Fir for Luck by Barbara Henderson


Published by Cranachan, 2016.

Fir for Luck is based on real life events and is set during the Highland Clearances of 1841 with flashbacks to the Clearances of 1814. Before I read the book, I had no knowledge of this period in Scottish history and so I’ve found the story particularly fascinating. During the Higland Clearances landowners threw tenants off their land so that they could turn it over to sheep farming instead. It was a particularly brutal time; homes were torched, violence was freely used and some of the tenants were killed. The tenant families were given very short notice and little consideration was given to where they might live instead.

The story is told through the eyes of twelve year old Janet who lives in the tiny village of Ceannabeinne. Janet is a terrific heroine. She’s brave, quick-thinking, adventurous and loyal but she’s also headstrong and defiant. This combination makes her a very relatable character for young readers. They will see aspects of themselves in her and she is also a role model to aspire to.

Ceannabeinne is targeted as a village to be cleared. Anderson, the local landowner, wants to use his land for sheep farming because it’s more profitable and so arranges for a Writ to be served on the villagers, telling them to leave. The book tells of the bravery of the villagers as they try to prevent the Writ being served and of their resistance and resilience as they do all that they can to save their village and livelihoods.

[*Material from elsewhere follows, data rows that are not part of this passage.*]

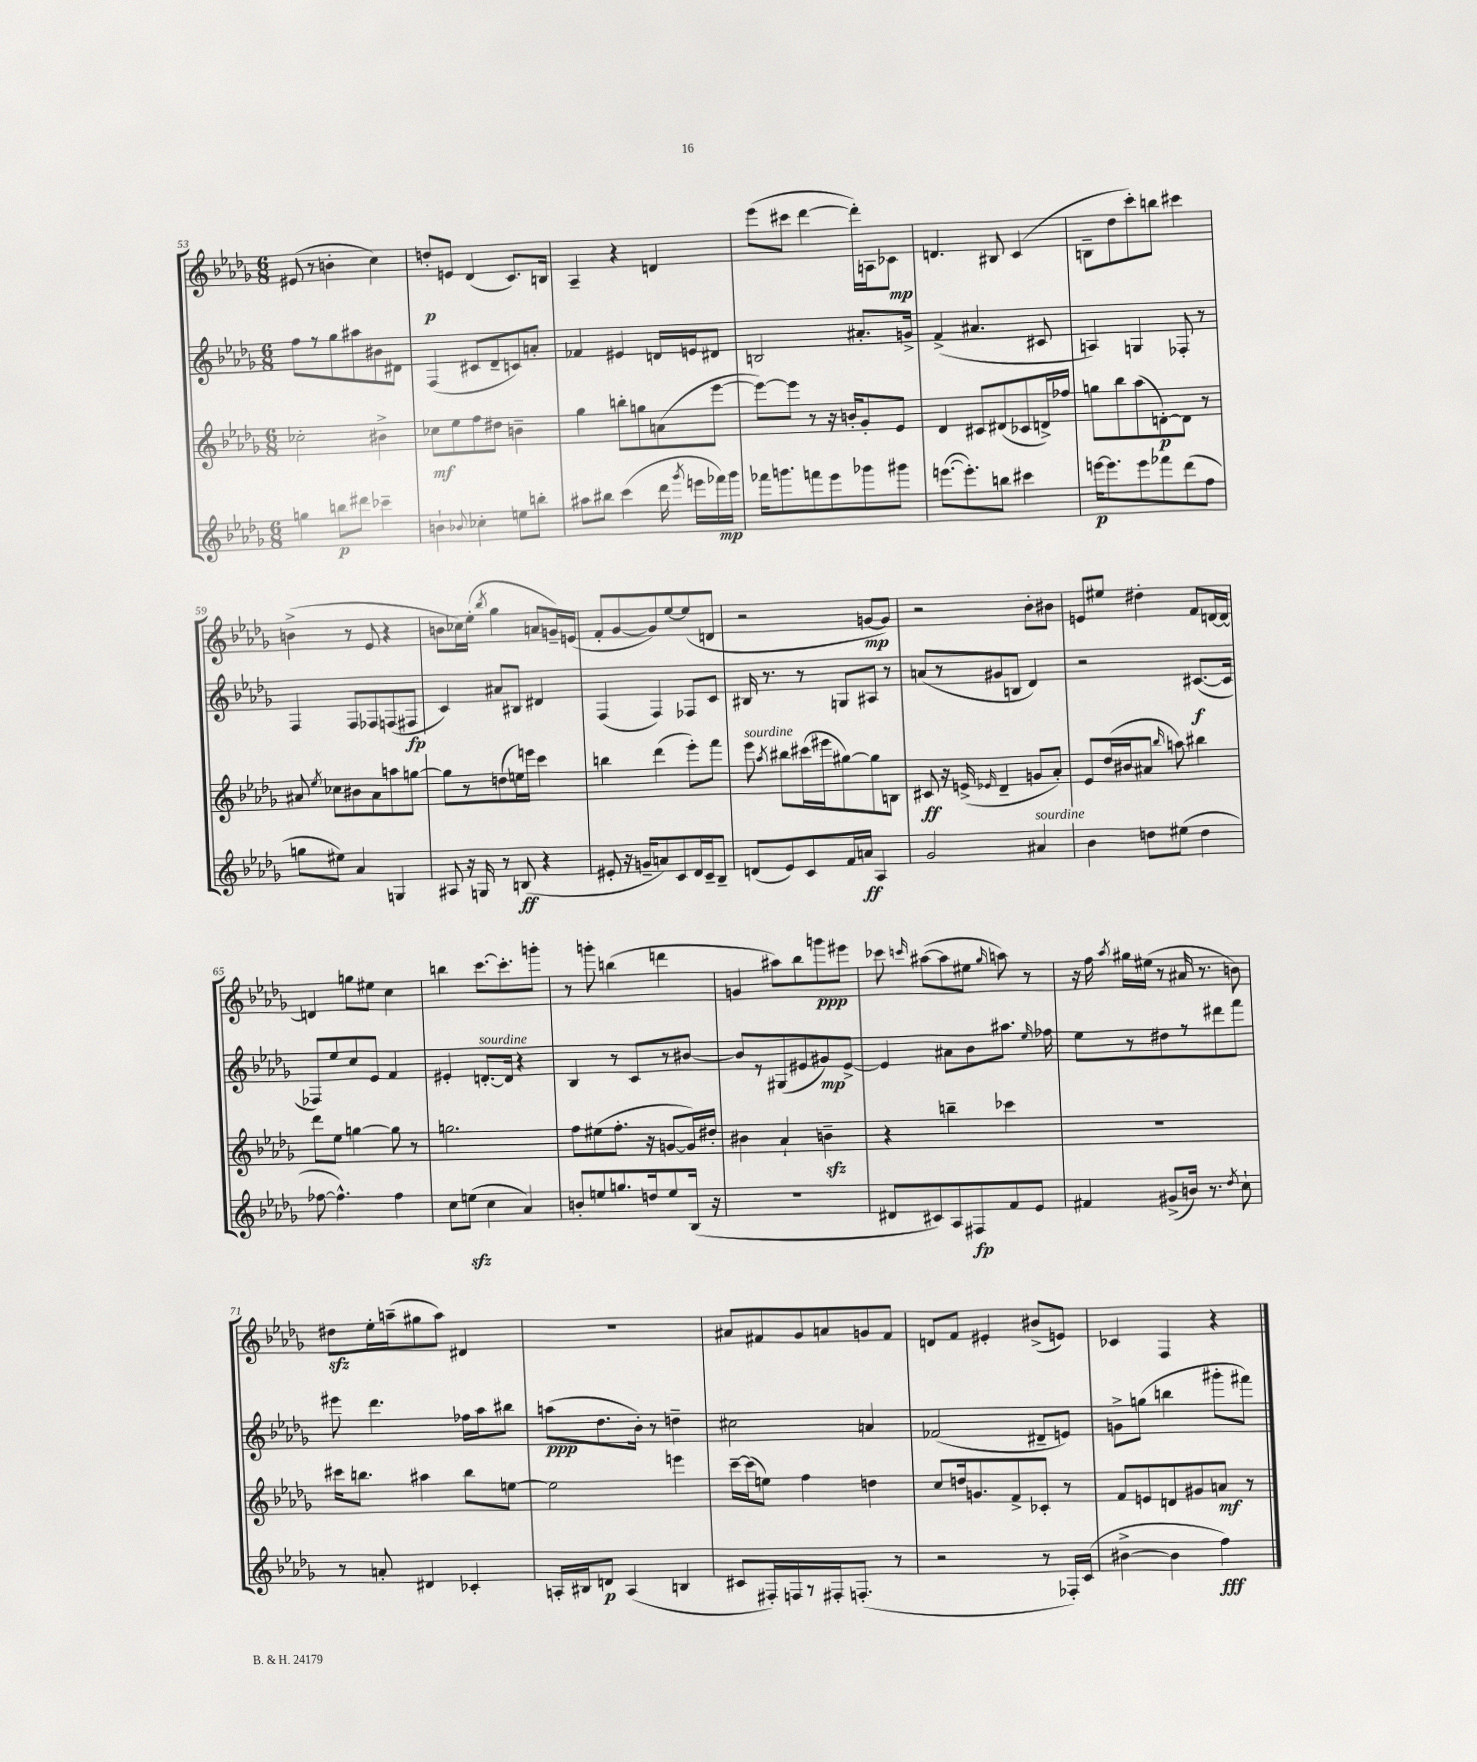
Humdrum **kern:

**kern	**kern	**kern	**kern
*staff4	*staff3	*staff2	*staff1
*clefG2	*clefG2	*clefG2	*clefG2
*k[b-e-a-d-g-]	*k[b-e-a-d-g-]	*k[b-e-a-d-g-]	*k[b-e-a-d-g-]
*M6/8	*M6/8	*M6/8	*M6/8
4gg\	2cc-'\	8ff\L	(8e#/
.	.	8r	8r
8bb\L	.	8gg-\	4b'\
8ddd#\J	.	8aa#\	.
4ccc-~\	4b#^\	8b#\	4cc\)
.	.	8d#\J	.
=	=	=	=
4b`\	8cc-\L	(4F/	8dd'/L
.	8ee-\	.	8e/J
8qqb-/	.	.	.
4cc-'\	8ff\	8c#/L	(4d-/
.	8dd#\J	8d-~/	.
8ee\L	4b~\	8c/)	8.c/L)
8bb'\J	.	8a'/J	.
.	.	.	16B/Jk
=	=	=	=
8aa#\L	4gg-\	4f-/	4A-~/
8bb#\J	.	.	.
(4ccc\	8bb'\L	4e#/	4r
.	8gg\	.	.
16ddd-\	(8a\	16d/LL	4d/
8qggg-/	.	.	.
16eee\LL	.	16e/J	.
16fff-\)	[8eee-\J	8d#/J	.
16ggg-\JJ	.	.	.
=	=	=	=
16fff-\LK	8eee-\_L)	2B/	(8eee-\L
8.ggg\	.	.	.
.	8eee-\]J	.	8ccc#\J
8fff\	8r	.	[4ddd-\
8eee-\	16r	.	.
.	16b'/LK	.	.
8ggg-\	8g-'/	8.a#'/L	16ddd-'\]LL)
.	.	.	16A\J
8ggg#\J	8e-/J	.	8c-\J
.	.	16g^/Jk	.
=	=	=	=
([8.eee\L	4d-/	(4f^/	4.d/
8.eee'\])	.	.	.
.	8c#/L	4.a#/	.
8bb\J	(8d#/	.	8B#/
4ccc#\	8c-/	.	(4c/
.	16d^/L)	8c#/	.
.	16ff-/JJ	.	.
=	=	=	=
[16eee\LK	8gg\L	4A/)	8B~\L
8.eee\]	.	.	.
.	8bb-\	.	8dd-\
8eee\	(8aa-\	4G/	8ccc'\)
8fff-\	[8d'\)	.	8bb\J
(8ddd-\	8d\]J	8F-'/	4ccc#\
8ff\J	8r	8r	.
=	=	=	=
8gg\L	8a#/	4F/	(4b^\
.	8qee-/	.	.
8ee#\J)	8cc-\L	.	.
4a-/	8b#\	8F/L	8r
.	8a#\	8F-/	8e-/
4G/	8aa\	(8F/	4r
.	[8gg\J	8F#/J	.
=	=	=	=
8A#/	8gg\]L	4c/)	8b\L
16r	8r	.	16cc-\L)
16G/	.	.	(16ee-'\JJ
.	.	.	8qbb-/
8r	(8dd\	8a#/L	4gg-\
(8B/	16ee\L)	8B#/J	.
.	16eee\JJ	.	.
4r	4ccc\	4d#/	8a/L
.	.	.	16g~/L)
.	.	.	(16e/JJ
=	=	=	=
8e#'/	4bb\	(4F/	8f'/L
16r	.	.	[8g-/
16g~/LK	.	.	.
8a/)	(4ddd-\	4F/)	8g-/])
8c/	.	.	[8ee-/
16d-/L	8eee-'\L)	8F-/L	(8ee-/]
16c~/J	.	.	.
8B-~/J	8fff\J	8c/J	8d/J
=	=	=	=
(8d/L	8eee-\	16B#/	2r
.	.	8.r	.
.	8qaa-/	.	.
8e-/)	8bb#\L	.	.
8c/	(16ccc#\L	8r	.
.	16eee#\J	.	.
16f/L	[8gg#\)	8G/L	.
16a/JJ	.	.	.
4A-/	8gg#\]	8A#/J	[8g/L
.	8B\J	8r	8g/]J)
=	=	=	=
2g-/	8c#/	(8a/L	2r
.	16r	8r	.
.	(16e^/	.	.
.	16qqe-/	.	.
.	4d-~/	8g#/	.
.	.	8B/J	.
4a#/	8g/L	4d-/)	8b-'\L
.	8a-'/J)	.	8b#\J
=	=	=	=
4b-\	8e-/L	2r	8e/L
.	(16dd-/L	.	8ee#/J
.	16b#/J	.	.
8dd\L	8a#/J	.	4dd#'\
.	16qqbb-/	.	.
(8ee#\J	8aa\)	.	.
4dd\	4bb#\	([8.c#/L	8f/L
.	.	.	[16d/L
.	.	16c#/]Jk	16d/_JJ
=	=	=	=
[8ff-\	8ddd-\L	8F-/L)	4d/]
4.ff-^^\])	8ee-\J	8ee-/	.
.	[4gg\	8cc/	8gg\L
.	.	8e-/J	8ee#\J
4ff-\	8gg\]	4f/	4cc\
.	8r	.	.
=	=	=	=
8cc\L	2.gg\	4e#'/	4bb\
(8ee\J	.	.	.
4cc\	.	[8.d'/L	[8.ccc\L
.	.	16d/]Jk	8.ccc'\]
4a-/)	.	4r	.
.	.	.	8ggg'\J
=	=	=	=
8b'/L	8ff\L	4B-/	8r
8ee/	(8ee#\	.	8ggg'\
8.gg/	8.ff'\J	8r	(4bb\
.	.	8c/L	.
16dd/k	16r	.	.
8ee/	[8g/L	8r	4ddd\
(16B-/Jk	16g/]L)	[8b#/J	.
16r	16dd#'/JJ	.	.
=	=	=	=
2.r	4b#\	8b#/]L	4g/
.	.	8r	.
.	4a-`/	(8G#/	8aa#\L)
.	.	8e#/	8bb-\
.	4b~\	8g#/)	8ggg\
.	.	[8e#^/J	8eee#\J
=	=	=	=
8d#/L	4r	4e#/]	8ccc-\
.	.	.	16qqccc/
8c#/)	.	.	([8aa#\L
8A-/	4bb~\	8a#\L	8aa#\]
8F#/	.	8b-\	8ee#\J
.	.	.	16qqgg-/
8f/	4ccc-\	8.aa#\J	8aa\)
8e-/J	.	.	8r
.	.	16qqee-/	.
.	.	16ff-\	.
=	=	=	=
4f#/	2.r	8ee-\L	16r
.	.	.	16ff\
.	.	.	8qaa-/
.	.	8r	16gg#\LL
.	.	.	(16ee#\JJ
(8g#^/L	.	8dd#\	8r
16b/Jk)	.	8r	16a#/
8.r	.	.	8.r
.	.	8ddd#\	.
8qdd-/	.	.	.
8cc`\	.	8fff\J	8b\)
=	=	=	=
8r	16ccc#\LK	8eee#\	8dd#\L
.	8.bb\J	.	.
8a'/	.	4.ddd-\	16ee-'\L
.	.	.	(16aa~\J
4d#/	4aa#\	.	8gg#\
.	.	.	8aa\J)
4c-'/	8bb\L	16ff-\LL	4d#/
.	.	16aa-\J	.
.	[8ee\J	8bb#\J	.
=	=	=	=
16A'/LL	2ee\]	(8aa\L	2.r
16B#/J	.	.	.
8d/J	.	8.dd-\	.
(4A/	.	.	.
.	.	16b-'\Jk)	.
.	.	8r	.
4B/	4eee\	4dd~\	.
=	=	=	=
8c#/L	[16ccc~\LL	2cc#\	8a#/L
.	(16ccc\]J	.	.
16F#'/L)	8ee\J)	.	8f#/
16F/	.	.	.
8r	4ff\	.	8g-/
16F#'/J	.	.	8a/
(8.F'/J	.	.	.
.	4dd\	4a/	8g/
8r	.	.	8f#/J
=	=	=	=
2r	8cc/L	(2f-/	8d/L
.	16dd/k	.	8f/J
.	8.g/	.	.
.	.	.	4e#'/
.	8f^/	.	.
8r	8c-'/J	8d#~/L	(8b#^/L
16F-'/LL)	8r	8e/J)	8e/J)
(16c/JJ	.	.	.
=	=	=	=
[4b#^\	8f/L	8g^\L	4c-/
.	8e/	(8gg\J	.
4b#\]	8d/	4bb\	4F/
.	8g#/	.	.
4ff\)	8a/J	8ggg#'\L	4r
.	8r	8fff#\J)	.
==	==	==	==
*-	*-	*-	*-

Barbara Henderson populates the village of Ceannabeinne with a rich cast of believable characters: the wise and respected village elder; the haughty residents of the top house; a vindictive schoolmaster; Janet’s ageing grandmother (who lived through the earlier Clearances); and Janet’s family, friends and neighbours. Crucially, we come to care about these people and their plight. We root for them.

It’s not just the characters who are evoked so convincingly, Barbara Henderson has also succeeded in bringing the Scottish Highlands vividly to life. She describes the wild landscape in glorious detail, Gaelic and Scottish words are interwoven into the text, and a traditional way of life is colourfully depicted. I found that I had a very clear picture in my mind’s eye of this remote part of the world almost 200 years ago.

Fir for Luck is a really exciting story. It’s packed full of drama and tension and often had me on the edge of my seat. A very impressive debut.

Rating: 💙💙💙💙💙

Suitable for children aged 10+ (Most of the violence is hinted at rather than explicit.)

Thank you to Cranachan for sending me this book to review. I reviewed this book as part of the Fir for Luck blog tour.